I hold shares of ITC. My purchase price is ₹256. Should I continue to hold or book profits now?
T Selvam, Kanyakumari
ITC (₹388.05): Your time of entry into this stock is very good. Many would not have spotted the buying opportunity at that time. Indeed, in our Investment Focus column in the bl.portfolio edition in May 2022, we had also given a buy recommendation in ITC at a price of ₹266. However, we had recommended to exit at ₹360, spotting a key resistance at ₹370. Now, the price has risen well above this resistance. The trend is still up and strong for the stock of ITC.
There is still room left on the upside from a long-term perspective. So, you can continue to hold the stock. However, what is very important now is that you must protect your profit. Supports are at ₹368, ₹345 and ₹330. For 30 per cent of your holding, keep a stop-loss at ₹355 for now. For the remaining 70 per cent holding, have a stop-loss at ₹310. ITC share price has potential to target ₹480-500 over the next one year or two. Move the stop-loss up to ₹365 for your entire positions when the price rallies to ₹430. Move the stop-loss further up to ₹440 when the price touches ₹470. Exit the shares at ₹495.
I have beenholding shares of ICICI Bank for the last three years. What is the long-term outlook? Can I continue to hold or exit and switch to some other stock?
Alex
ICICI Bank (₹842.80):The trend has been up since April 2020. Very strong and crucial supports are at ₹805 and ₹795. As long as ICICI Bank trades above ₹795, the overall uptrend will remain intact. So, you don’t have to exit the stock now unless a fall below ₹795 is seen. You have not mentioned your actual buy price. But since you have mentioned that you bought the shares three years ago, we assume that you would have bought it at a lower price.
So, protect your profit by keeping a stop-loss at ₹780 and continue to hold the stock. ICICI Bank share price has the potential to rally towards ₹1,100-1,200 by this year-end or in the first half of 2024. Move the stop-loss up to ₹930 when the stock touches ₹1,020. Move the stop-loss further up to ₹1,060 when ICICI Bank rallies to ₹1,095. Exit at ₹1,140.
I have purchased shares of Bajaj Finance at an average price of ₹7,008. What is the outlook?
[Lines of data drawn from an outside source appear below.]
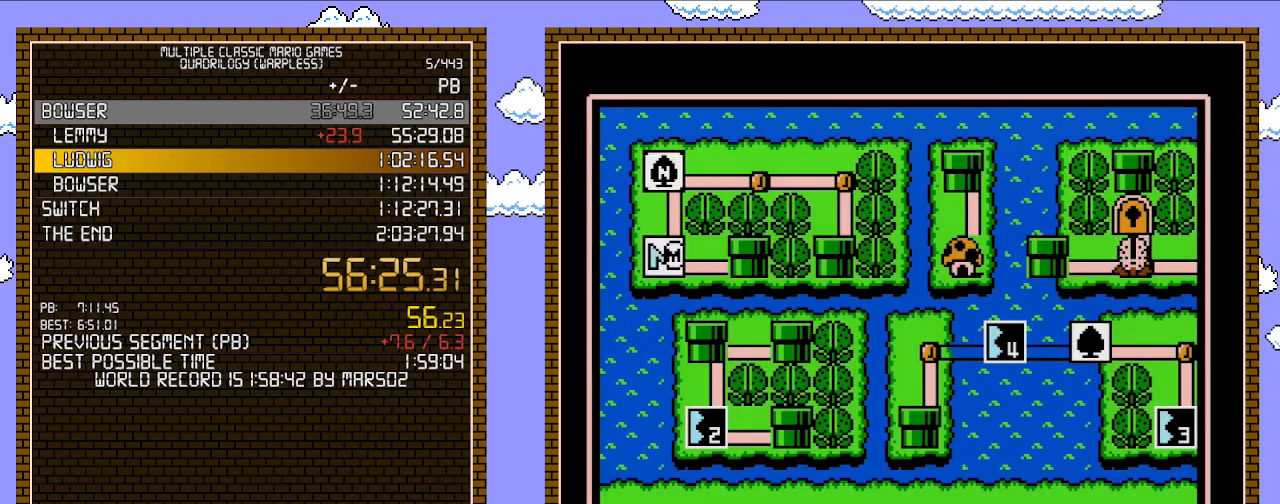
{"buttons": ["DPAD_RIGHT"], "events": []}
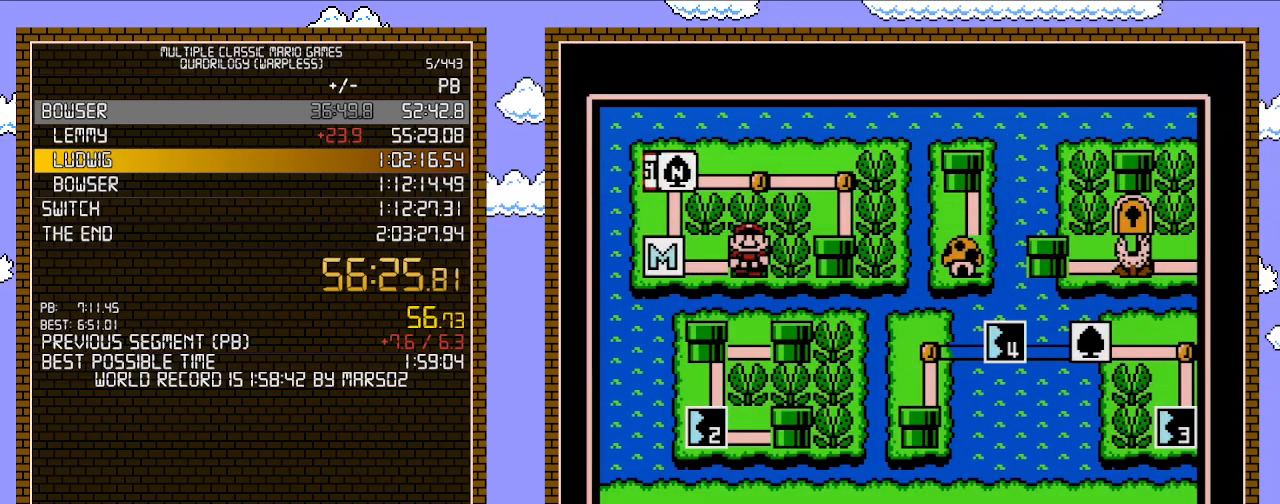
{"buttons": ["DPAD_RIGHT"], "events": []}
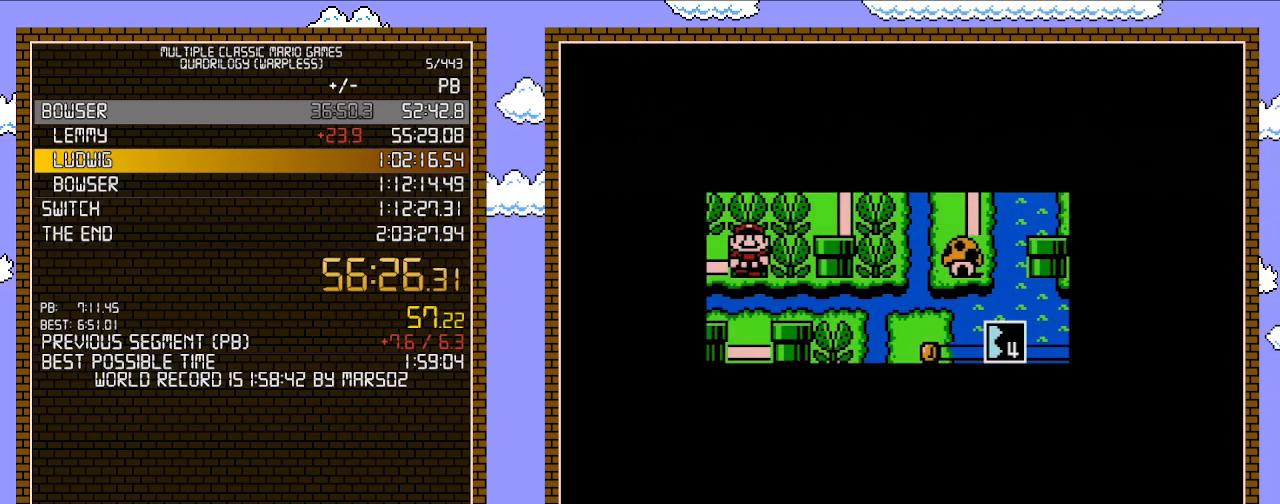
{"buttons": ["DPAD_RIGHT"], "events": []}
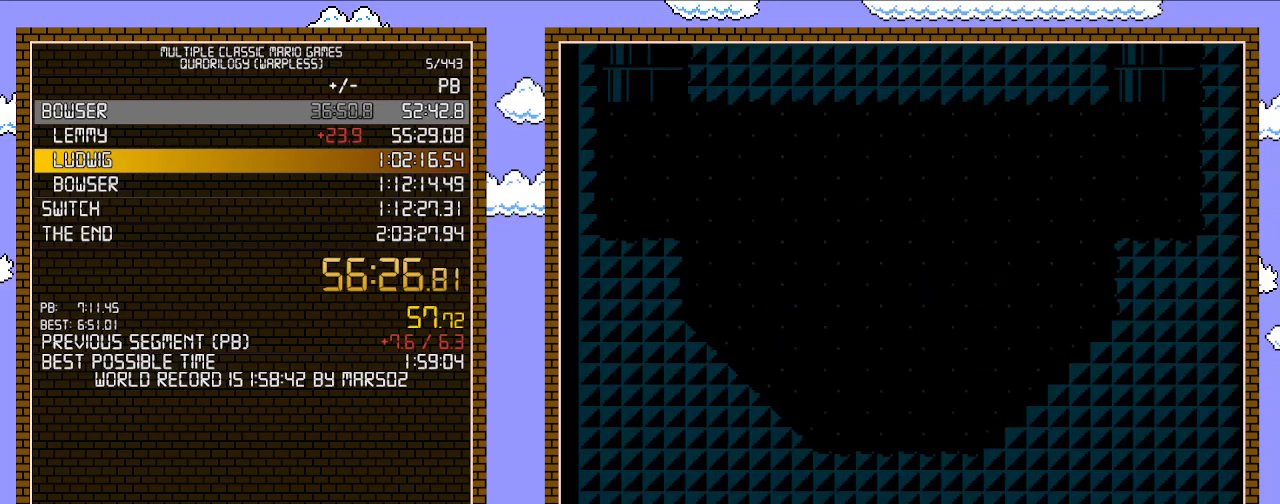
{"buttons": ["B", "DPAD_RIGHT"], "events": [[50, "A", "down"], [83, "A", "up"], [83, "B", "down"]]}
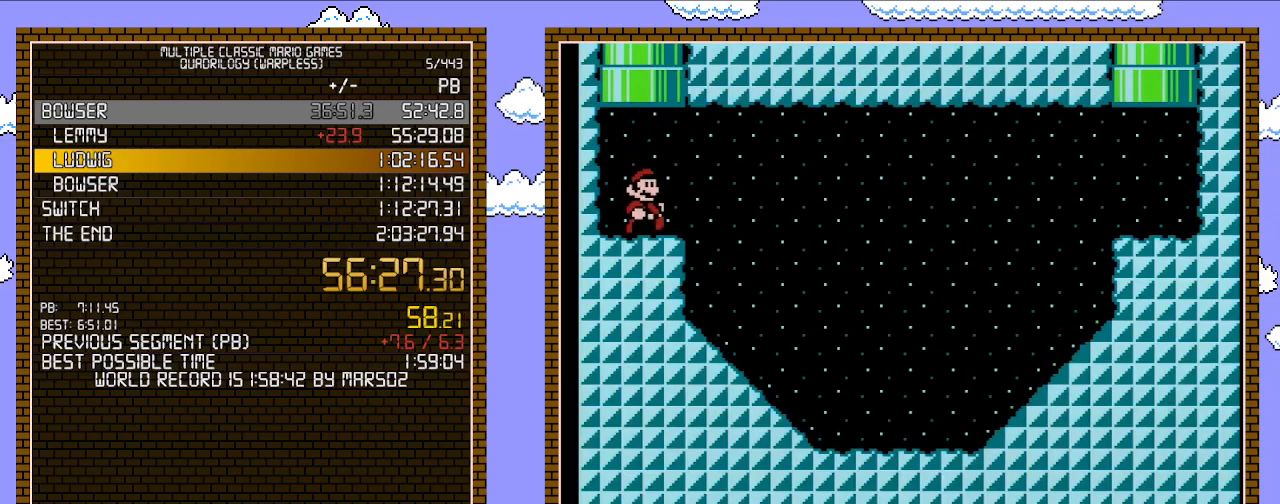
{"buttons": ["B", "DPAD_RIGHT"], "events": [[183, "A", "down"], [367, "A", "up"]]}
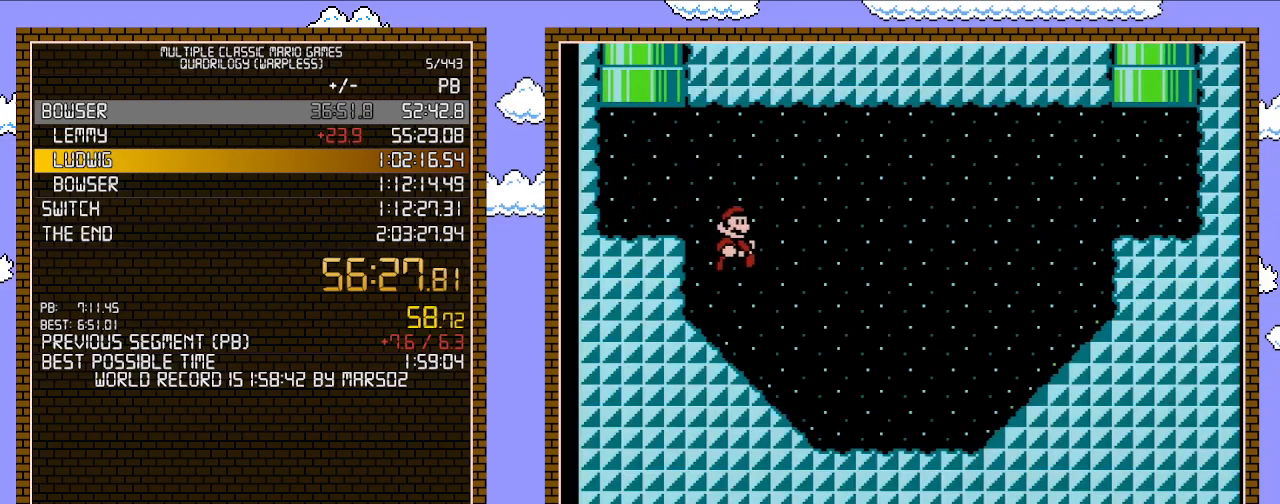
{"buttons": ["A", "B", "DPAD_RIGHT"], "events": [[467, "A", "down"]]}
I can wait for more time to avoid losses.
Krishna Hegde
Bajaj Finance (₹5,873.20): The short-term outlook is not looking positive for the stock of Bajaj Finance. Strong resistance is in the ₹6,600-6,800 region. Immediate support is around ₹5,750. A break below it can drag the share price of Bajaj Finance down towards ₹5,200 and even ₹5,000 in the coming weeks. To avoid this fall, the stock has to sustain above ₹5,750 and then rise past ₹6,800. That will ease the downside pressure. However, to become convincingly bullish, Bajaj Finance has to breach ₹7,600 decisively. Only in that case, the stock will become strong for a rally to ₹10,000.
Even if that happens, it might take a long time. From the charts, we see high chances for a fall to ₹5,200-5,000 first and then see a reversal. So, it is better to exit the stock with a loss at current levels rather than waiting for the price to rise. You can consider reinvesting the sale proceeds of this stock into ICICI Bank explained in the previous query. Follow the same strategy.